Sunday, January 14, 2007

Scary Tear

the adorable one and i have been on one heckuva cleaning, organizing, and tossing out tear. it started yesterday when we got home from breakfast. for whatever reason, we decided to clean out the closet in our living room, which previously served as a surrogate for the space underneath the bed. besides the usual number of jackets (winter, windbreakers, etc.), it had a plethora of games, wedding paraphernalia from almost three years ago, knick-knacks (candles, wrapping paper, gift bags, etc.), our picnic basket, etc.--just stuff that we had accumulated in the time since we moved in.

the adorable one, being the workhorse of the family, pulled everything out, while i sorted through everything--determining what we would keep, what would get tossed, etc. and all the things that we're keeping, were neatly replaced in an organized manner. to the point that we didn't recognize our previously overly-cluttered closet.

perhaps this first wave of energy and attention to neatness infiltrated our sleeping hours as after breakfast this morning, we started in on the kitchen cabinets above the counter. when that task was done, we tackled the adorable one's closet. then it was the microwave cart's turn, as we had a bevy of stacked recipes to sift through.

now, this probably doesn't sound like anything major. except if you knew us, you would find it quite surprising. now, we're not horribly dirty, messy, or slobby people. we've done a great job reducing our clutter and have made strides to keep the house more picked up. but on the whole, we hate cleaning. a lot. although we do it quite well, it's not on our list of fun stuff to do.

making it tougher is that most days we come home pretty whipped. and not from manual labor or trekking far distances or anything physically related. no, when we come home, we're mentally zonked. we have good stable jobs with good stable companies. and while we're both very good at what we do, it's not our life passion. if we could pursue what we want to do, the adorable one would be a psychologist with his own practice. and i would be in the marketing department of a movie studio. us living in california, coming home around 7:00 p.m., having dinner with a good, red bottle of wine. talking about our day. being able to see the ocean from our house.
to me, that would be bliss.

the reality is that we live in the midwest, doing jobs that pay decently enough and for the most part keep us busy during the day. the problem is that we are not fulfilled in the way that we have witnessed in others. we know a couple of chefs that absolutely, without question, love their jobs. it's not really even a job to them.

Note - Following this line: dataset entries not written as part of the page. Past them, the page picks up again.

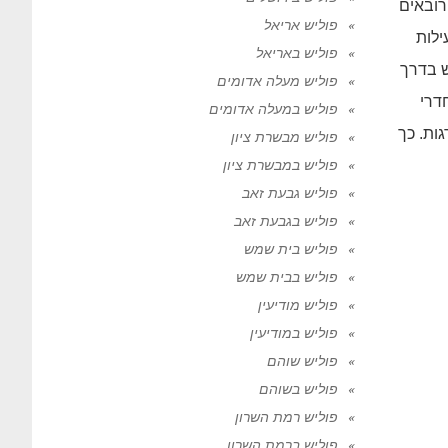
רובאים
פוליש אריאל
לות
פוליש באריאל
יטוש וניקוי ידני. קחו לדוגמא בניין בין 3 קומות, יש בדרך
פוליש מעלה אדומים
חדרי
פוליש במעלה אדומים
ות. כך
פוליש מבשרת ציון
פוליש במבשרת ציון
פוליש גבעת זאב
פוליש בגבעת זאב
פוליש בית שמש
פוליש בבית שמש
פוליש מודיעין
פוליש במודיעין
פוליש שוהם
פוליש בשוהם
פוליש רמת השרון
פוליש ברמת השרון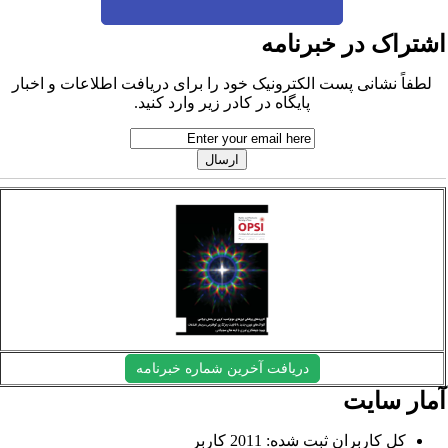
شتراک در خبرنامه
لطفاً نشانی پست الکترونیک خود را برای دریافت اطلاعات و اخبار
پایگاه در کادر زیر وارد کنید.
دریافت آخرین شماره خبرنامه
مار سایت
کل کاربران ثبت شده: 2011 کاربر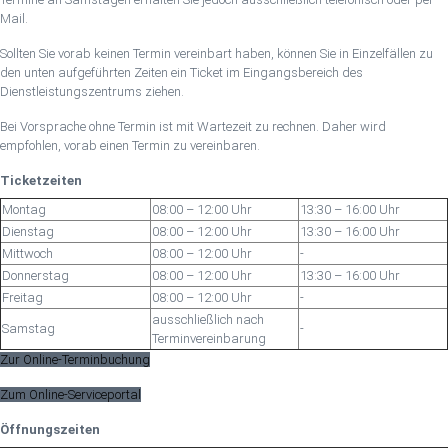
Mail.
Sollten Sie vorab keinen Termin vereinbart haben, können Sie in Einzelfällen zu
den unten aufgeführten Zeiten ein Ticket im Eingangsbereich des
Dienstleistungszentrums ziehen.
Bei Vorsprache ohne Termin ist mit Wartezeit zu rechnen. Daher wird
empfohlen, vorab einen Termin zu vereinbaren.
Ticketzeiten
Montag
08:00 – 12:00 Uhr
13:30 – 16:00 Uhr
Dienstag
08:00 – 12:00 Uhr
13:30 – 16:00 Uhr
Mittwoch
08:00 – 12:00 Uhr
-
Donnerstag
08:00 – 12:00 Uhr
13:30 – 16:00 Uhr
Freitag
08:00 – 12:00 Uhr
-
ausschließlich nach
Samstag
-
Terminvereinbarung
Zur Online-Terminbuchung
Zum Online-Serviceportal
Öffnungszeiten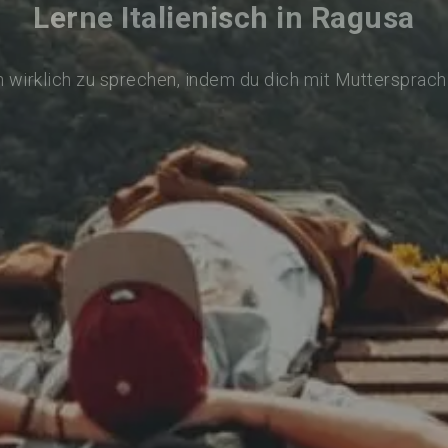
Lerne Italienisch in Ragusa
ch wirklich zu sprechen, indem du dich mit Muttersprach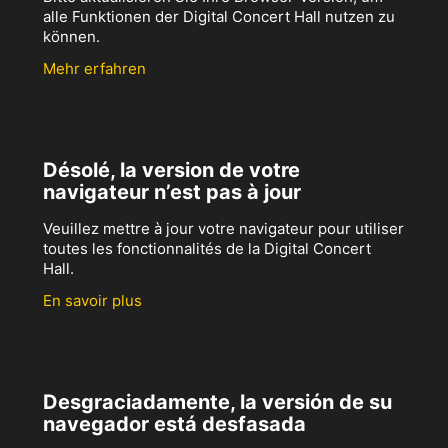
alle Funktionen der Digital Concert Hall nutzen zu
können.
Mehr erfahren
Désolé, la version de votre
navigateur n’est pas à jour
Veuillez mettre à jour votre navigateur pour utiliser
toutes les fonctionnalités de la Digital Concert
Hall.
En savoir plus
Desgraciadamente, la versión de su
navegador está desfasada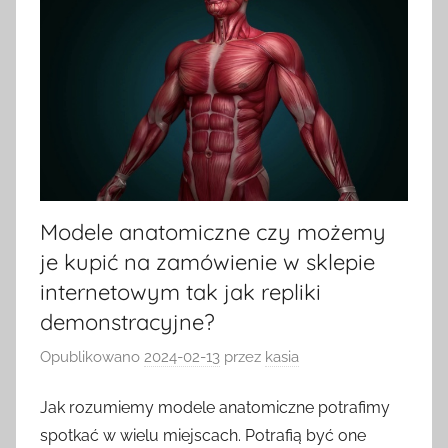
Modele anatomiczne czy możemy
je kupić na zamówienie w sklepie
internetowym tak jak repliki
demonstracyjne?
Opublikowano
2024-02-13
przez
kasia
Jak rozumiemy modele anatomiczne potrafimy
spotkać w wielu miejscach. Potrafią być one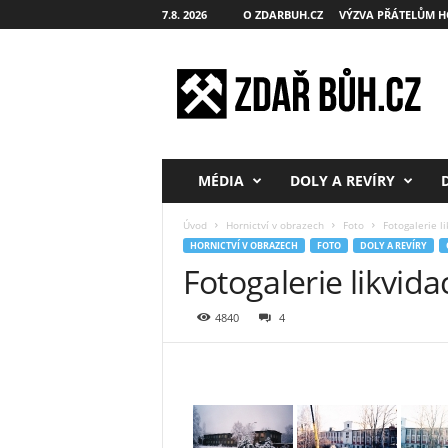
7.8. 2026
O ZDARBUH.CZ
VÝZVA PŘÁTELŮM H
Z
d
a
ř
B
ů
h
MÉDIA
DOLY A REVÍRY
.
c
Úvod
Hornictví v obrazech
Foto
Fotogalerie l
z
HORNICTVÍ V OBRAZECH
FOTO
DOLY A REVÍRY
Fotogalerie likvid
4840
4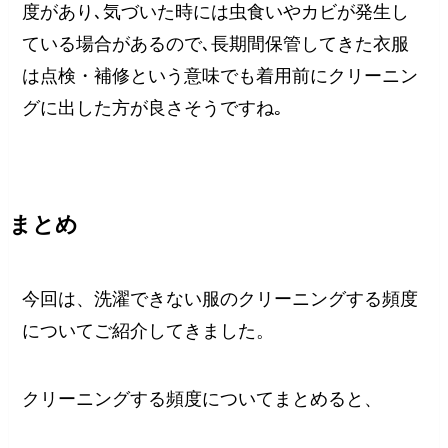
度があり､気づいた時には虫食いやカビが発生し
ている場合があるので､長期間保管してきた衣服
は点検・補修という意味でも着用前にクリーニン
グに出した方が良さそうですね｡
まとめ
今回は、洗濯できない服のクリーニングする頻度
についてご紹介してきました。
クリーニングする頻度についてまとめると、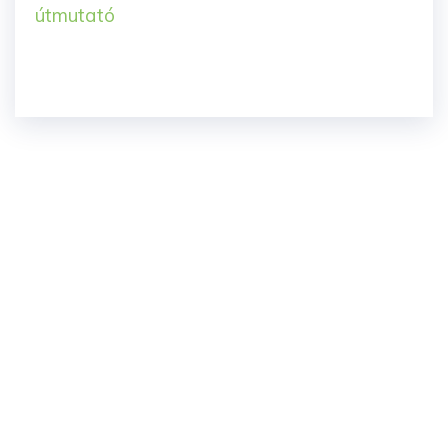
útmutató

and i think we both have to put up with people that make our jobs tougher. everyone does, otherwise it wouldn't be work. show me one person that loves everyone they work with and i'll recant. in addition, we have to perform a lot of work that, well, if it was up to us, we would delegate to others as we don't particularly enjoy it. again, this is part of work.

which is why, when we get home, the only thing we are thinking about is taking it easy, relaxing, and praying that dinner is somehow magically appear. it's not that we don't like to cook--we just wish we had a food replicator like they do on "star trek." since that is not reality, we take turns cooking or cook together.

but the cleaning, scrubbing, dusting, organizing--well, we usually have to be inspired. and motivated. and full of energy. which hasn't been the case in the past. in the past we let things pile up. not dirty dishes, mind you. or bills. or inches of dust. no, we put off things like cleaning out cabinets, closets, etc.

which is why this attack on the places that have previously been undisturbed is so unlike us. quite very scary indeed.